Time to resurrect and redirect this forsaken blog. I've decided to use it to document and chronicle an issue which has flattened and eviscerated my life: a chronic sleep disability. And I use the word "disability" very deliberately here, because it is an issue which has not yielded to 8 years of treatments and approaches of all sorts of orientations. For me, I am convinced that it is a basic dysfunction of a crucial physiological/psychological need. And the need to document it arises because I am utterly alone in my understanding of my brand of insomnia as such. To the unafflicted, its a curable matter of de-stressing, exercising more, eating right, practicing good "sleep hygiene", thinking positive, etc etc. My own brand of insomnia has defied 8 painstaking years of efforts of all of the above, which I'm sure I will get to detailing at some point.

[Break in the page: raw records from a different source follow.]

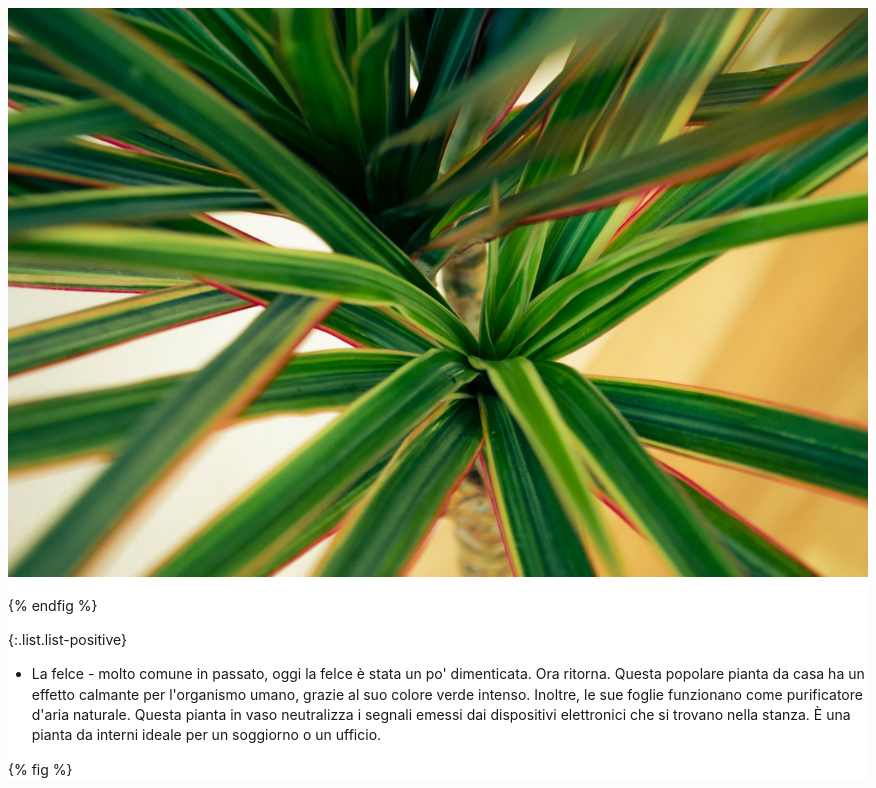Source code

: ![House plant – draceana](/uploads/kwiaty-doniczkowe-dracena.jpg "House plants – draceana")

{% endfig %}

{:.list.list-positive}

* La felce - molto comune in passato, oggi la felce è stata un po' dimenticata. Ora ritorna. Questa popolare pianta da casa ha un effetto calmante per l'organismo umano, grazie al suo colore verde intenso. Inoltre, le sue foglie funzionano come purificatore d'aria naturale. Questa pianta in vaso neutralizza i segnali emessi dai dispositivi elettronici che si trovano nella stanza. È una pianta da interni ideale per un soggiorno o un ufficio.

{% fig %}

In my aloneness within the insomnia abyss, in the depths of the despair, depression, impaired cognition and reasoning, when I'm able to barely function well enough to hang onto my job and then retreat to my home, unable to socialize or even clean my apartment, feeling like death warmed over, I sometimes wish it were a better understood affliction just so I would not be so alone within its walls. Cancer would be easier in this respect. I say this recognizing that probably every person battling cancer (terminal or otherwise) would readily trade places with me. And now, more times than not, as they would trade with me, I with them. If my affliction were understood, I could describe my situation to others and and not receive the blank stares that I mostly get when I try to explain my zombie-like presence at work, my hermit-like existence, my vanishing from the activities that once sustained me and provided me with social outlets. Nor would I have to think up excuses for bowing out of planned activities when I'm too blotto to function.
I work, I eat, I take up space, I hardly sleep. That is my life, once which offers me a profound basis to question the value of its existence. So if I'm able to continue writing here, I hope that it at least offers me the knowledge that my experience has been documented, and maybe it will provide the solace of commiseration to the few others who may be experiencing similar.